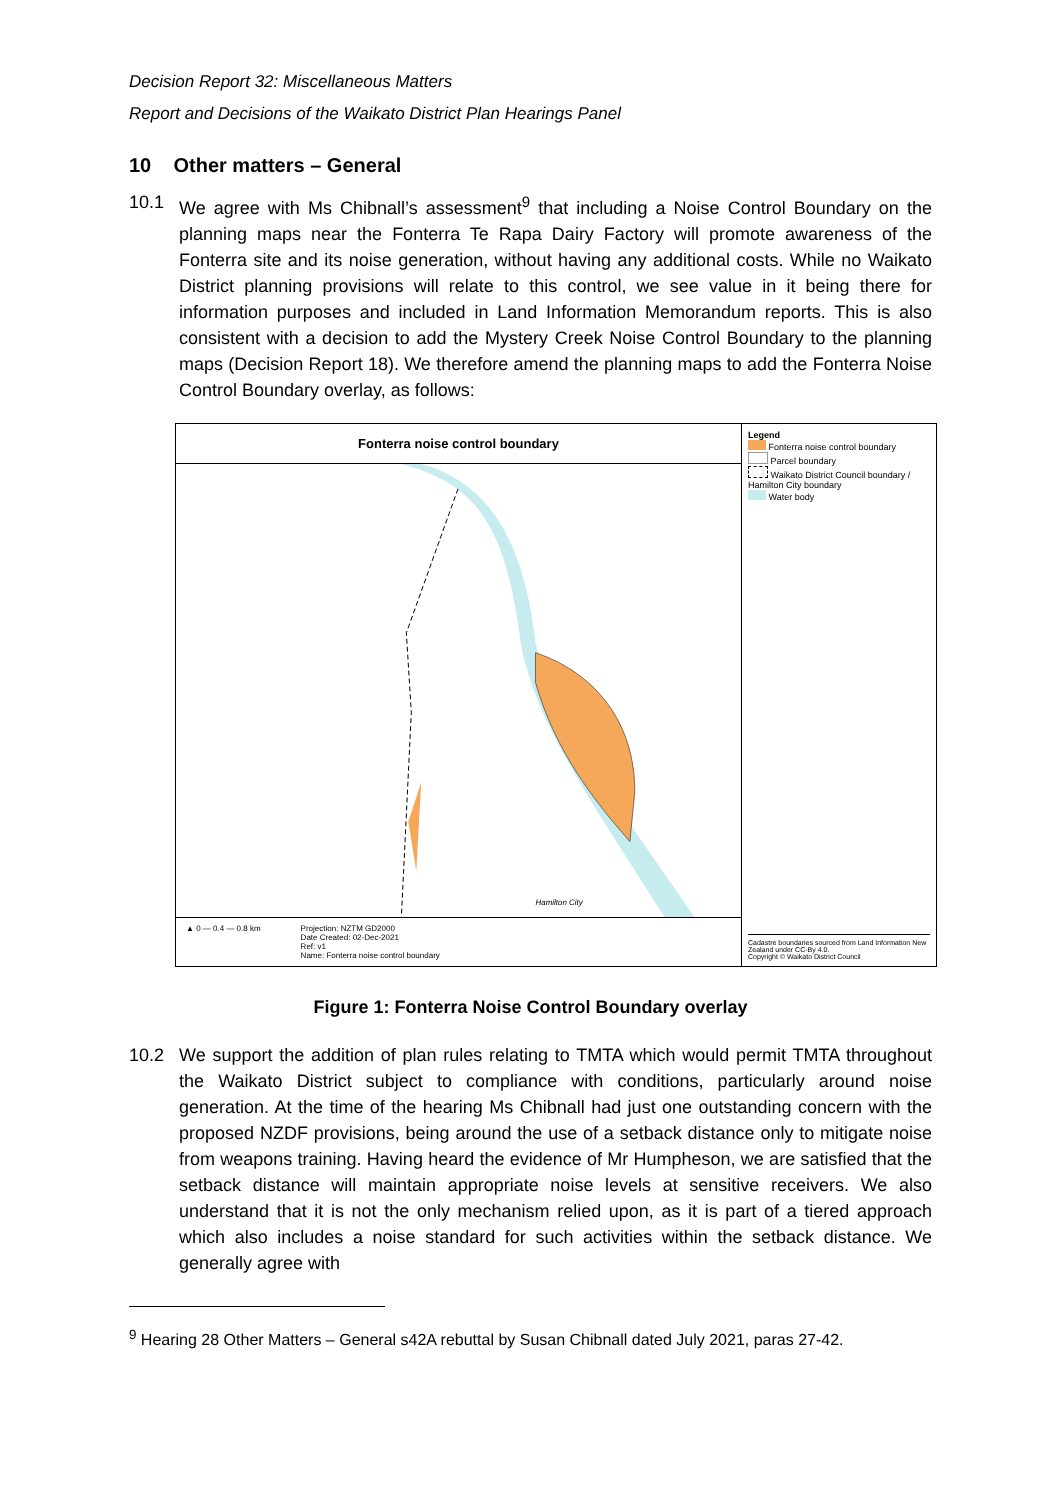Decision Report 32: Miscellaneous Matters
Report and Decisions of the Waikato District Plan Hearings Panel
10 Other matters – General
10.1 We agree with Ms Chibnall’s assessment<sup>9</sup> that including a Noise Control Boundary on the planning maps near the Fonterra Te Rapa Dairy Factory will promote awareness of the Fonterra site and its noise generation, without having any additional costs. While no Waikato District planning provisions will relate to this control, we see value in it being there for information purposes and included in Land Information Memorandum reports. This is also consistent with a decision to add the Mystery Creek Noise Control Boundary to the planning maps (Decision Report 18). We therefore amend the planning maps to add the Fonterra Noise Control Boundary overlay, as follows:
Fonterra noise control boundary
Hamilton City
▲ 0 — 0.4 — 0.8 km Projection: NZTM GD2000
Date Created: 02-Dec-2021
Ref: v1
Name: Fonterra noise control boundary
Legend
Fonterra noise control boundary
Parcel boundary
Waikato District Council boundary / Hamilton City boundary
Water body
Cadastre boundaries sourced from Land Information New Zealand under CC-By 4.0.
Copyright © Waikato District Council
Figure 1: Fonterra Noise Control Boundary overlay
10.2 We support the addition of plan rules relating to TMTA which would permit TMTA throughout the Waikato District subject to compliance with conditions, particularly around noise generation. At the time of the hearing Ms Chibnall had just one outstanding concern with the proposed NZDF provisions, being around the use of a setback distance only to mitigate noise from weapons training. Having heard the evidence of Mr Humpheson, we are satisfied that the setback distance will maintain appropriate noise levels at sensitive receivers. We also understand that it is not the only mechanism relied upon, as it is part of a tiered approach which also includes a noise standard for such activities within the setback distance. We generally agree with
<sup>9</sup> Hearing 28 Other Matters – General s42A rebuttal by Susan Chibnall dated July 2021, paras 27-42.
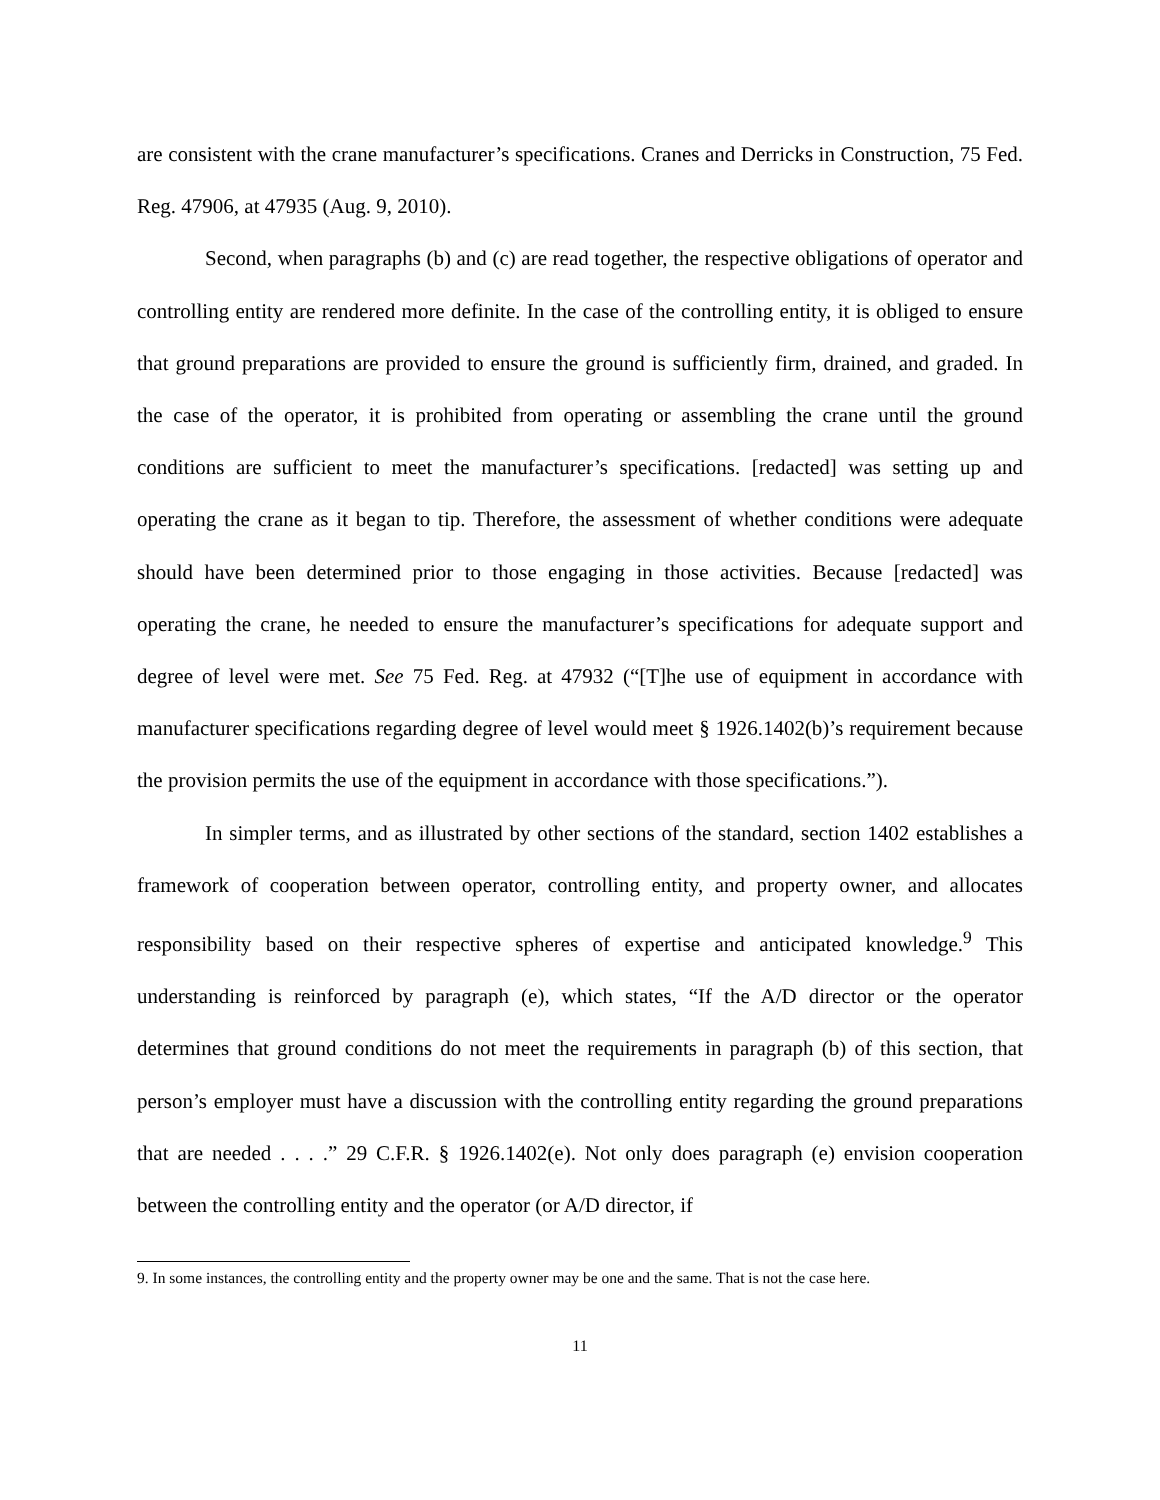are consistent with the crane manufacturer’s specifications. Cranes and Derricks in Construction, 75 Fed. Reg. 47906, at 47935 (Aug. 9, 2010).
Second, when paragraphs (b) and (c) are read together, the respective obligations of operator and controlling entity are rendered more definite. In the case of the controlling entity, it is obliged to ensure that ground preparations are provided to ensure the ground is sufficiently firm, drained, and graded. In the case of the operator, it is prohibited from operating or assembling the crane until the ground conditions are sufficient to meet the manufacturer’s specifications. [redacted] was setting up and operating the crane as it began to tip. Therefore, the assessment of whether conditions were adequate should have been determined prior to those engaging in those activities. Because [redacted] was operating the crane, he needed to ensure the manufacturer’s specifications for adequate support and degree of level were met. See 75 Fed. Reg. at 47932 (“[T]he use of equipment in accordance with manufacturer specifications regarding degree of level would meet § 1926.1402(b)’s requirement because the provision permits the use of the equipment in accordance with those specifications.”).
In simpler terms, and as illustrated by other sections of the standard, section 1402 establishes a framework of cooperation between operator, controlling entity, and property owner, and allocates responsibility based on their respective spheres of expertise and anticipated knowledge.<sup>9</sup> This understanding is reinforced by paragraph (e), which states, “If the A/D director or the operator determines that ground conditions do not meet the requirements in paragraph (b) of this section, that person’s employer must have a discussion with the controlling entity regarding the ground preparations that are needed . . . .” 29 C.F.R. § 1926.1402(e). Not only does paragraph (e) envision cooperation between the controlling entity and the operator (or A/D director, if
9. In some instances, the controlling entity and the property owner may be one and the same. That is not the case here.
11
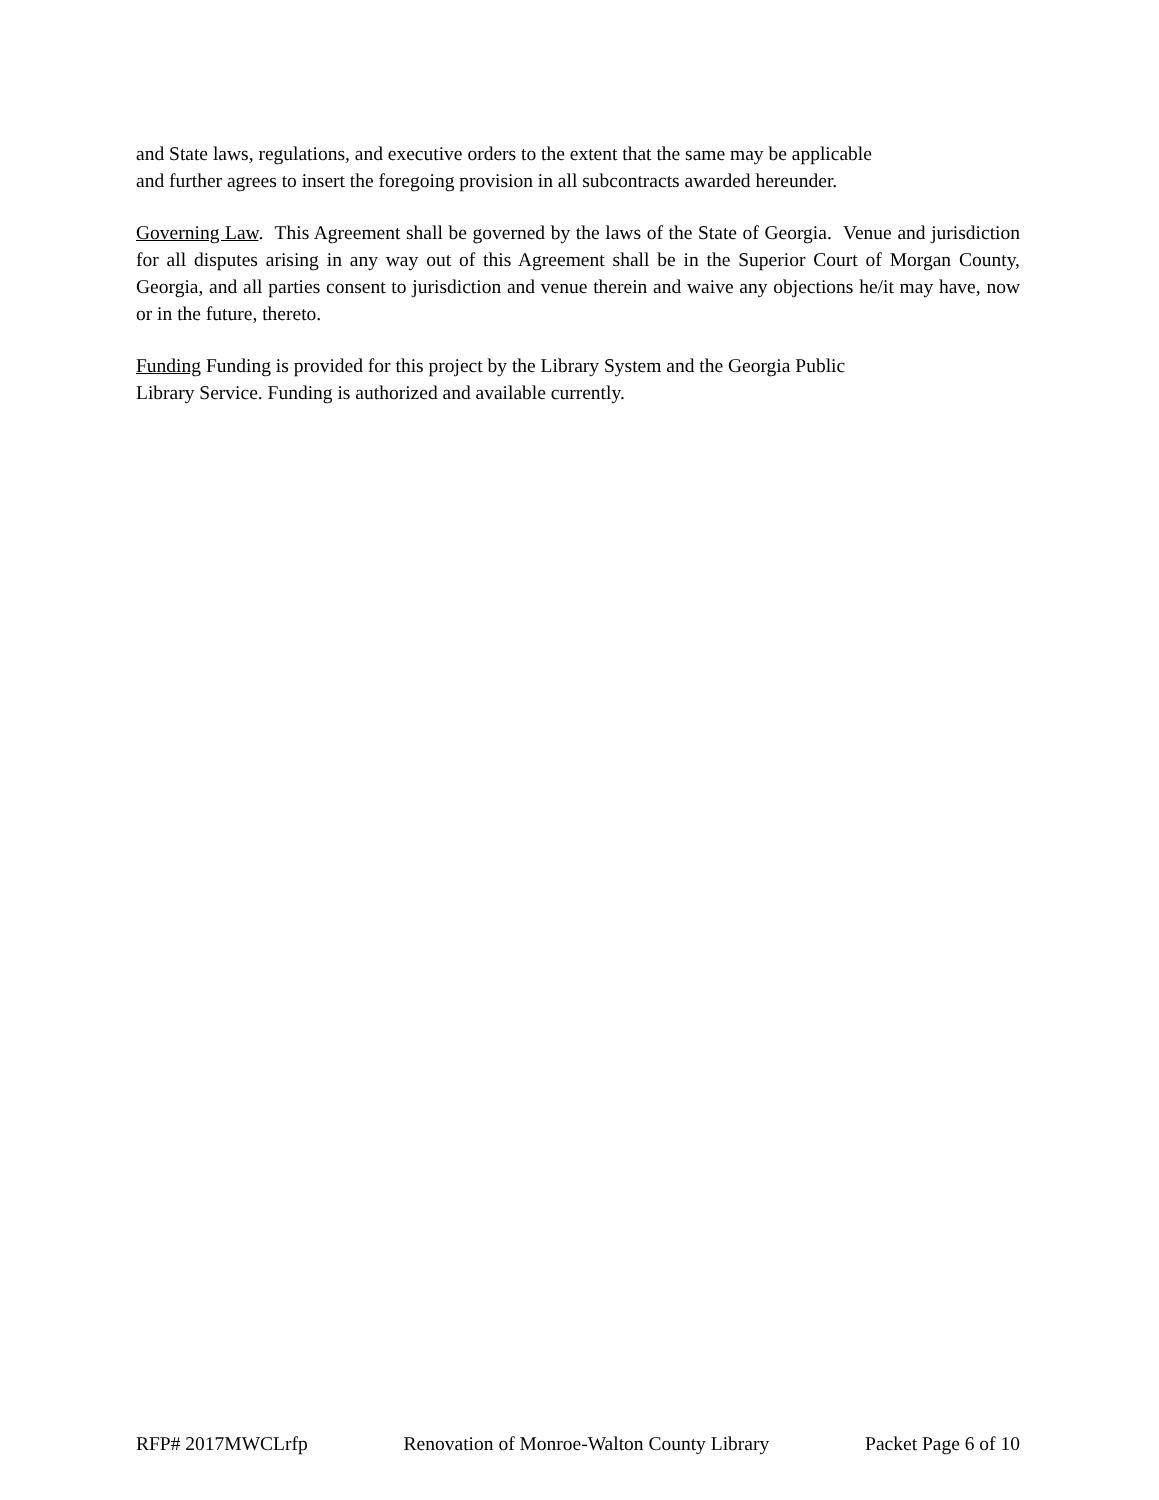and State laws, regulations, and executive orders to the extent that the same may be applicable
and further agrees to insert the foregoing provision in all subcontracts awarded hereunder.
Governing Law. This Agreement shall be governed by the laws of the State of Georgia. Venue and jurisdiction for all disputes arising in any way out of this Agreement shall be in the Superior Court of Morgan County, Georgia, and all parties consent to jurisdiction and venue therein and waive any objections he/it may have, now or in the future, thereto.
Funding Funding is provided for this project by the Library System and the Georgia Public
Library Service. Funding is authorized and available currently.
RFP# 2017MWCLrfp Renovation of Monroe-Walton County Library Packet Page 6 of 10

§ **Task requirements**: Show the lines of the material that contain the word "Fonterra".

§ **Result of this task**:
10.1 We agree with Ms Chibnall’s assessment<sup>9</sup> that including a Noise Control Boundary on the planning maps near the Fonterra Te Rapa Dairy Factory will promote awareness of the Fonterra site and its noise generation, without having any additional costs. While no Waikato District planning provisions will relate to this control, we see value in it being there for information purposes and included in Land Information Memorandum reports. This is also consistent with a decision to add the Mystery Creek Noise Control Boundary to the planning maps (Decision Report 18). We therefore amend the planning maps to add the Fonterra Noise Control Boundary overlay, as follows:
Fonterra noise control boundary
Name: Fonterra noise control boundary
Fonterra noise control boundary
Figure 1: Fonterra Noise Control Boundary overlay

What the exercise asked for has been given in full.